Shor countered that even though Patrick’s plan represents an overall tax increase, roughly half of taxpayers would see either a cut or no change in their taxes.
That is because Patrick is seeking to double the amount of earnings that are exempt from income taxes, going from the current $4,400 for a single person to $8,800. That means workers who earn $50,000 a year would pay income taxes on $41,200 of their income, exempting a larger share of their paychecks from taxation than workers who earn, say, $150,000 a year.
The goal, Shor said, is to push more tax burden onto higher-income earners and reduce it for those earning less.
“You increase the fairness of the tax system overall,” said Noah Berger, executive director of the Massachusetts Budget and Policy Center, a liberal research group.
But Jim Stergios — executive director of the Pioneer Institute, a conservative think tank — said Patrick’s plans would hit many middle-class taxpayers, who are facing stagnant household income and rising federal payroll taxes. Individuals who make more than $50,000 a year and families who make over $60,000 a year would all see a tax hike under Patrick’s plan.

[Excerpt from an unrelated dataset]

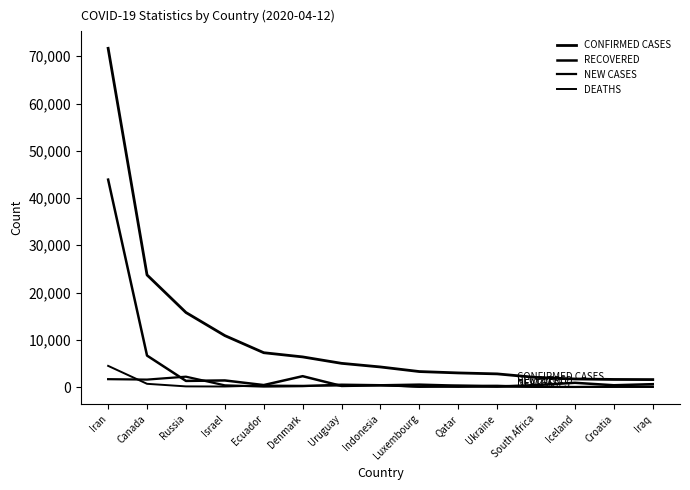

Read the RECOVERED value at Israel.

1388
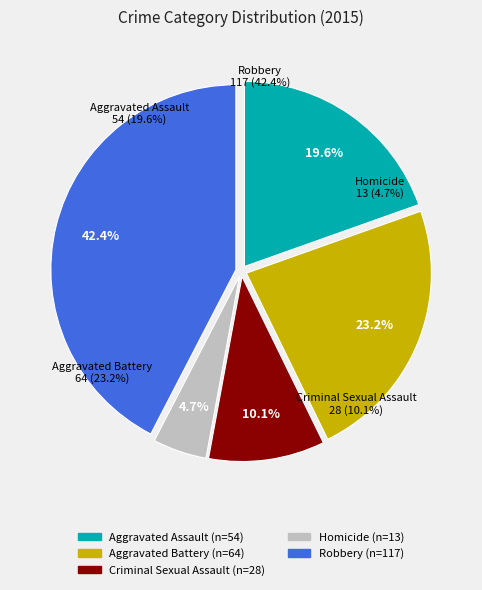

Count the number of slices in the pie.

5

“That’s not the 1 percent,” Stergios said.
Patrick aides argued, however, that the increases are relatively small for the middle class. For example, a family of four earning $60,000 would pay $91 in additional taxes each year, while a family earning $160,000 would pay $957 more.
The overall tax increase of $1.9 billion is the result of several changes to the tax code. Raising the income tax rate and cutting the 45 deductions raises $2.8 billion, while lowering the sales tax costs the state $1.1 billion. And eliminating three corporate tax benefits raises $194 million.

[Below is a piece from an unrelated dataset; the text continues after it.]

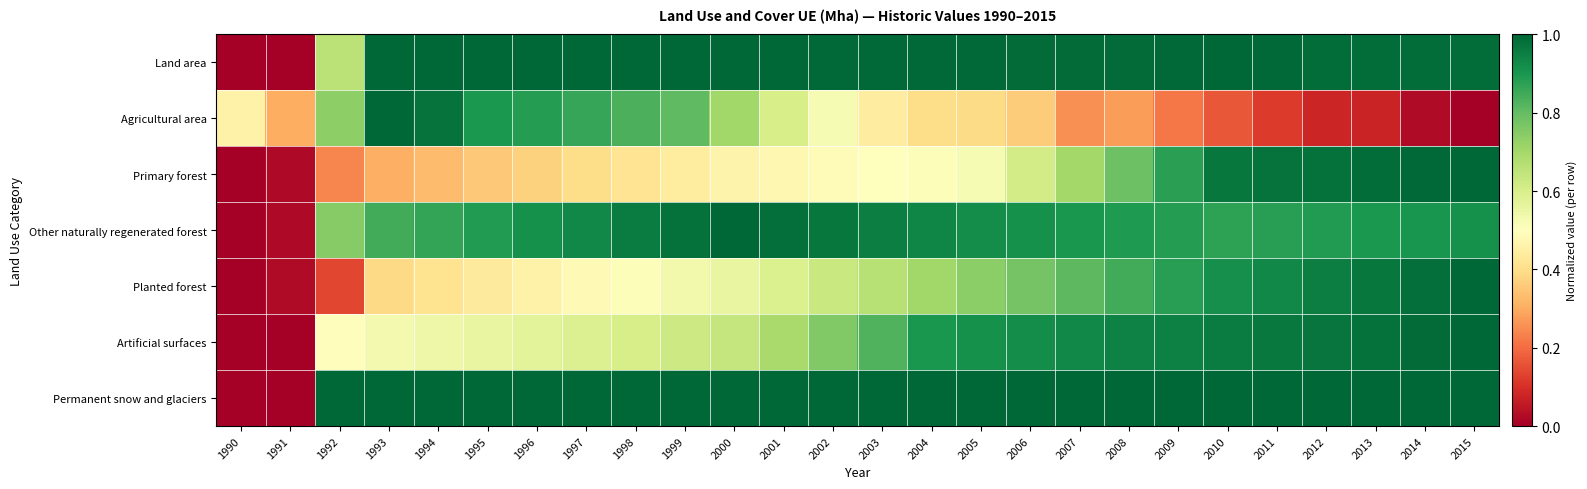

At which category is the sum across all series the highest?

2015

The list of 45 deductions that Patrick is targeting for elimination would affect a wide range of residents. They include deductions and other existing benefits for removing lead paint in a home and adoption fees, as well as capital gains on home sales.
Some said the call for higher taxes could reawaken the state’s antitax movement, which has scored notable policy victories in the past but has been quiet in recent years.

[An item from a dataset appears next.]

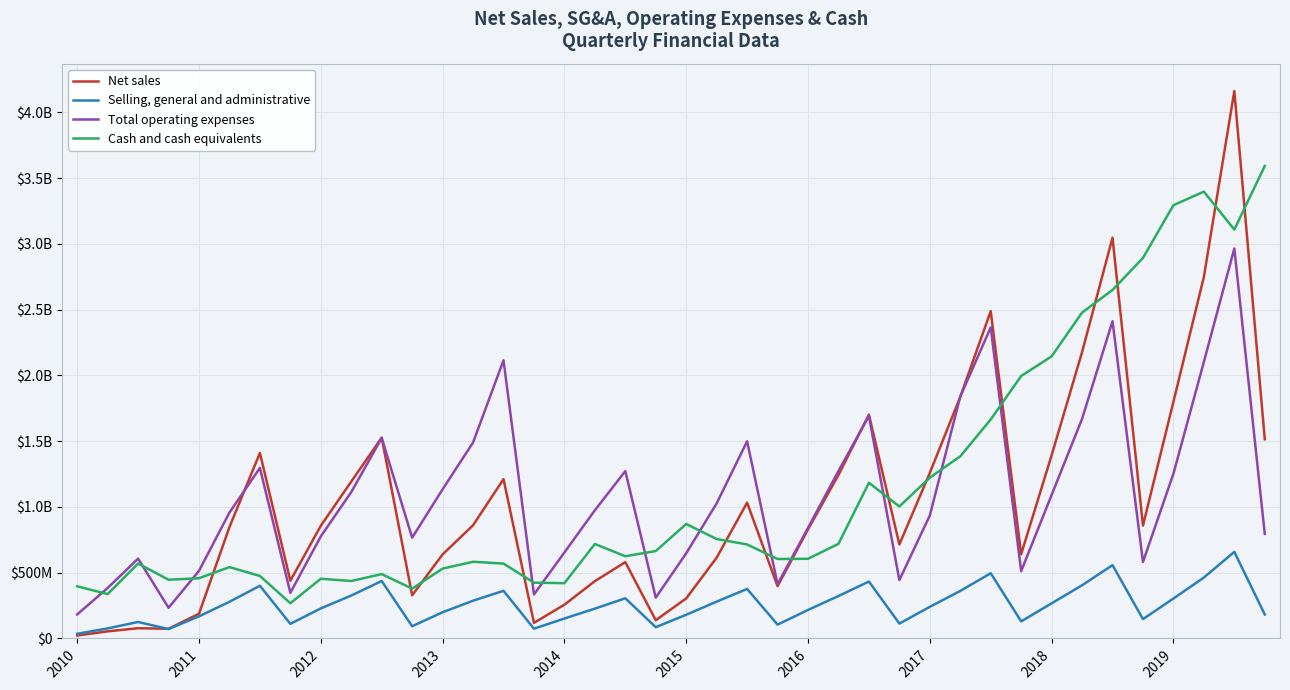

Is this an area chart (filled region under the line)?

No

One of those victories was passage in 2000 of a ballot question to cut the income tax from 5.95 percent to 5 percent. In 2002, the Legislature effectively froze the rate at 5.3 percent, while adding triggers that would lower rates further only if benchmarks were met.
Citizens for Limited Taxation, an antitax group that helped push the ballot question, said it is clear that Patrick is now trying to “tax the rich” disproportionately.
Representative Daniel B. Winslow, a Norfolk Republican, said Patrick’s move could energize the GOP. He recalled how Republicans picked up seats in the House after the governor signed a sales tax increase in 2009.
Winslow said voters do not believe that state government has eliminated enough waste and fraud to warrant the infusion of $1.9 billion in fresh tax money. “A part of the problem is that there is a lack of confidence,” he said.
Some business groups are also on edge.
The Greater Boston Chamber of Commerce, which had initially released a noncommittal statement about Patrick’s plans, expressed deeper reservations Thursday.
“The chamber has concerns about the potential impact of the revenue proposals on our economy and competitiveness,” said Charles Rudnick, a chamber spokesman. “We are taking a hard look at the proposals, and consulting with our members, in light of these concerns.”